──────── Data provided ────────

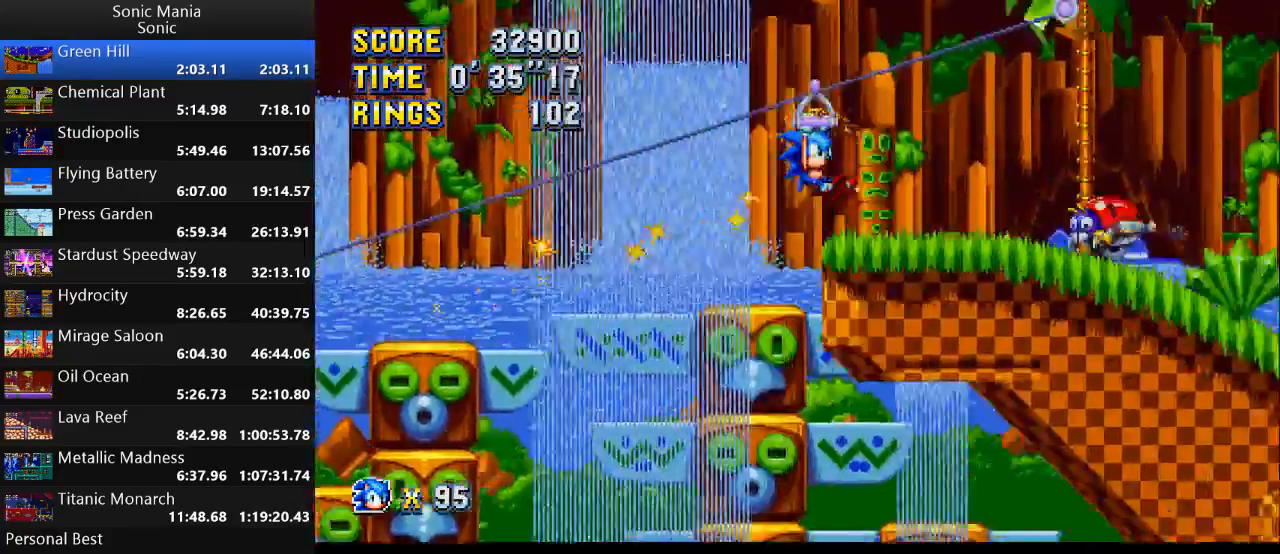
{"buttons": [], "left_stick": "right", "right_stick": "center", "events": [[200, "A", "down"], [300, "A", "up"], [333, "A", "down"], [467, "A", "up"]]}
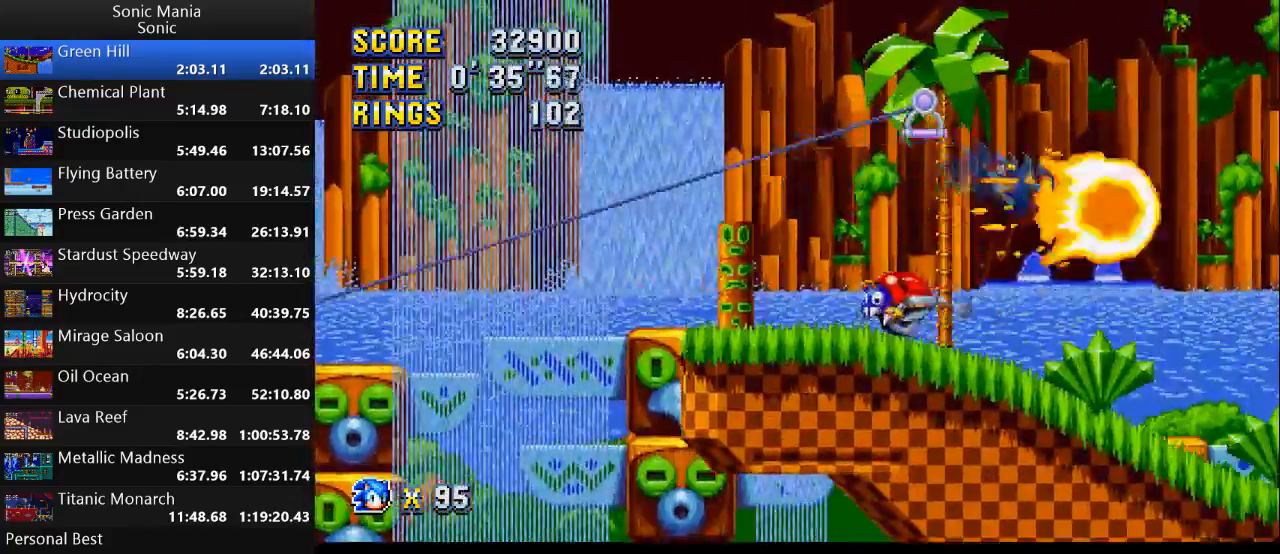
{"buttons": [], "left_stick": "right", "right_stick": "center", "events": []}
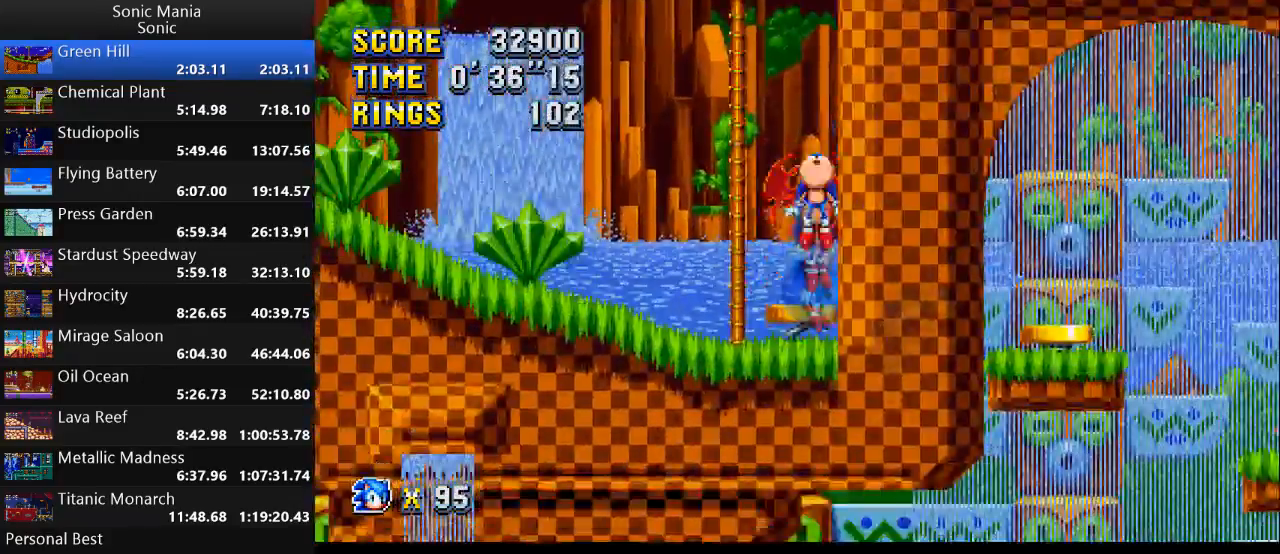
{"buttons": [], "left_stick": "right", "right_stick": "center", "events": []}
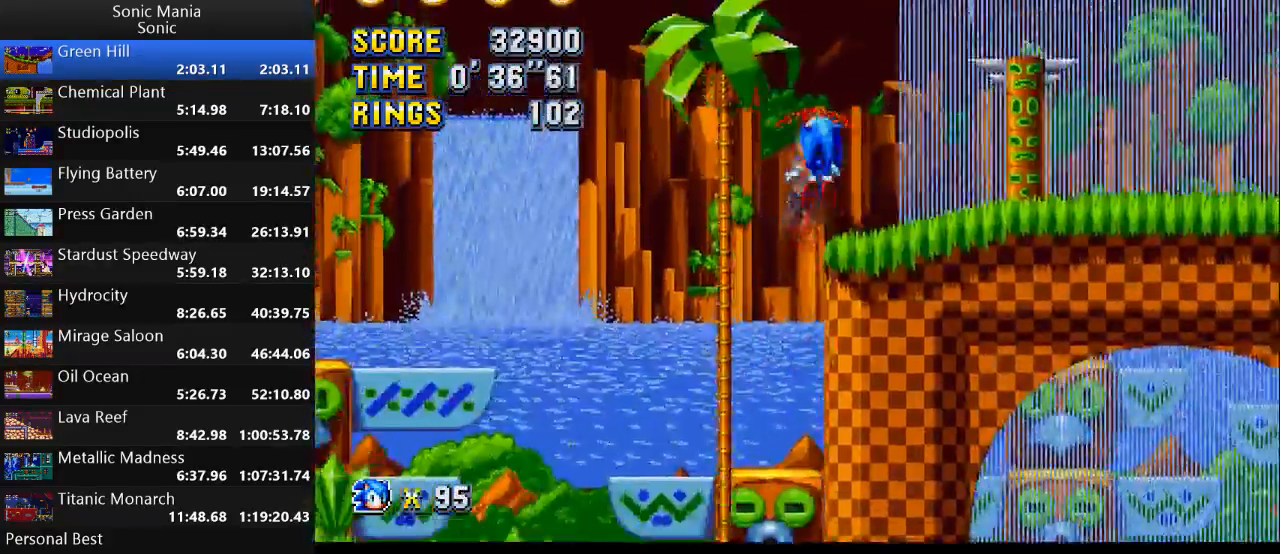
{"buttons": ["A"], "left_stick": "right", "right_stick": "center", "events": [[467, "A", "down"]]}
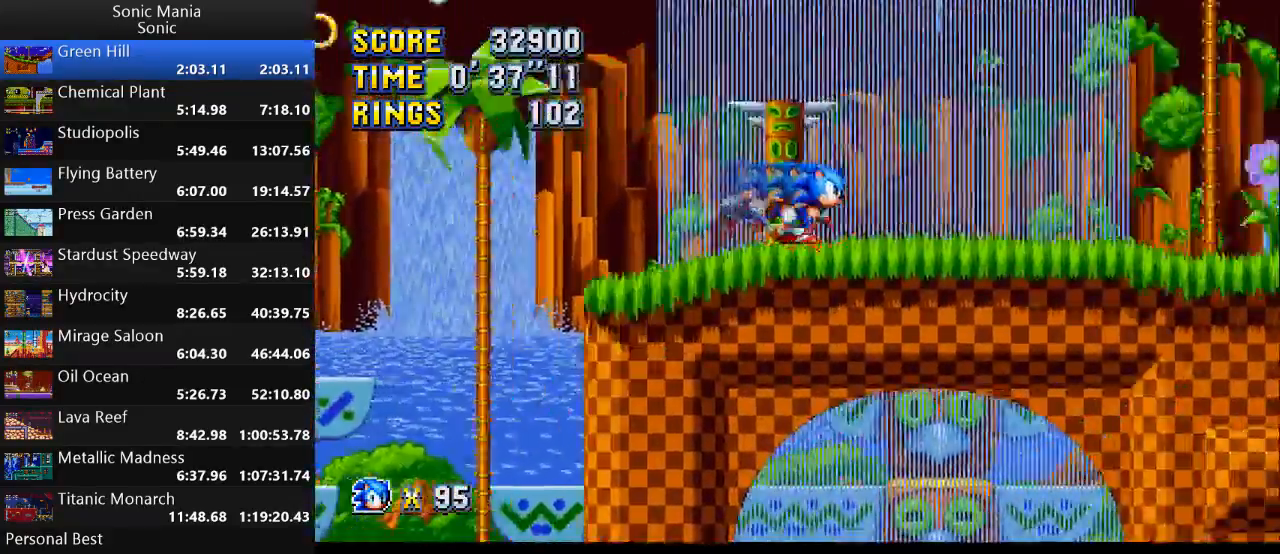
{"buttons": ["A"], "left_stick": "right", "right_stick": "center", "events": [[33, "A", "up"], [100, "A", "down"], [200, "A", "up"], [267, "A", "down"]]}
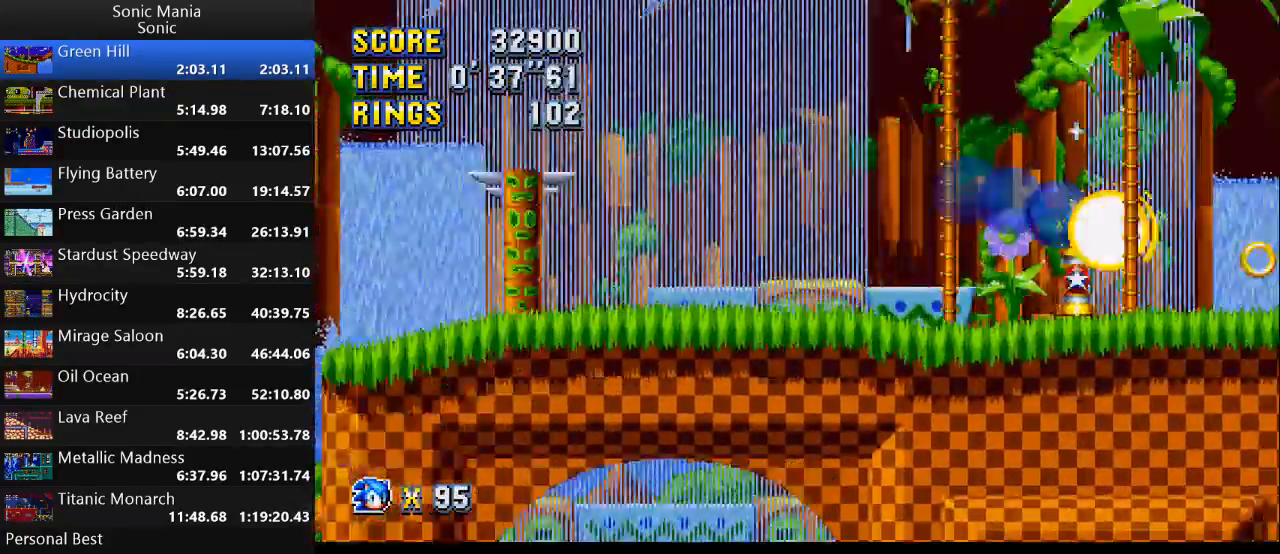
{"buttons": ["A"], "left_stick": "right", "right_stick": "center", "events": [[67, "A", "up"], [133, "A", "down"], [233, "A", "up"], [300, "A", "down"], [400, "A", "up"], [467, "A", "down"]]}
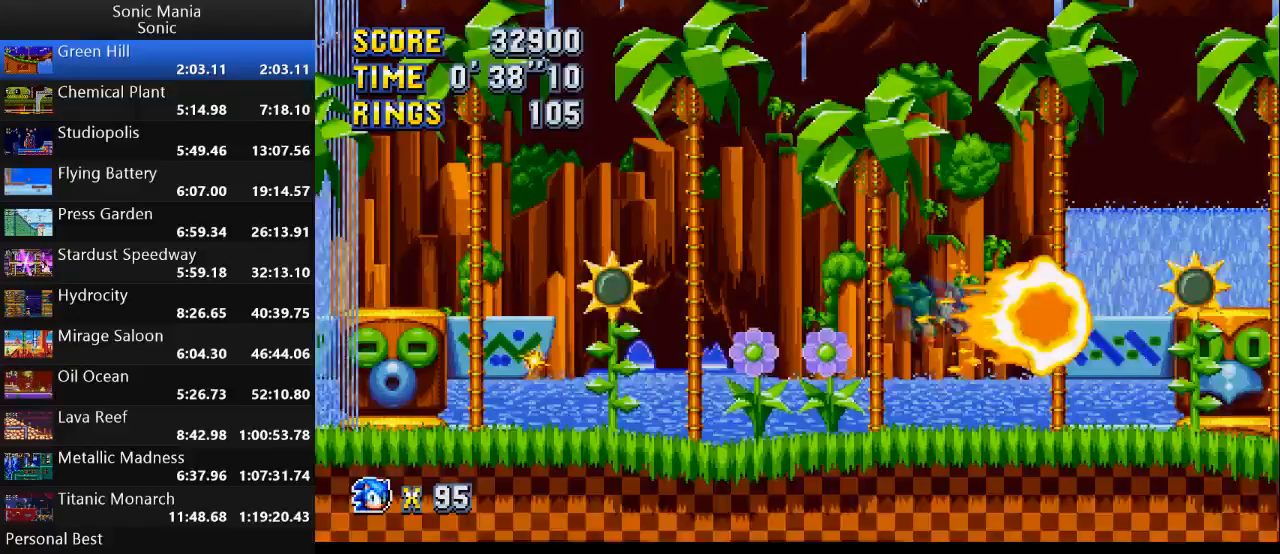
{"buttons": ["A"], "left_stick": "right", "right_stick": "center", "events": []}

────────

> **Work item**
Your copy of the records must match them exactly, except that no pictures appear in it.

> **Answer to the problem**
{"buttons": [], "left_stick": "right", "right_stick": "center", "events": [[200, "A", "down"], [300, "A", "up"], [333, "A", "down"], [467, "A", "up"]]}
{"buttons": [], "left_stick": "right", "right_stick": "center", "events": []}
{"buttons": [], "left_stick": "right", "right_stick": "center", "events": []}
{"buttons": ["A"], "left_stick": "right", "right_stick": "center", "events": [[467, "A", "down"]]}
{"buttons": ["A"], "left_stick": "right", "right_stick": "center", "events": [[33, "A", "up"], [100, "A", "down"], [200, "A", "up"], [267, "A", "down"]]}
{"buttons": ["A"], "left_stick": "right", "right_stick": "center", "events": [[67, "A", "up"], [133, "A", "down"], [233, "A", "up"], [300, "A", "down"], [400, "A", "up"], [467, "A", "down"]]}
{"buttons": ["A"], "left_stick": "right", "right_stick": "center", "events": []}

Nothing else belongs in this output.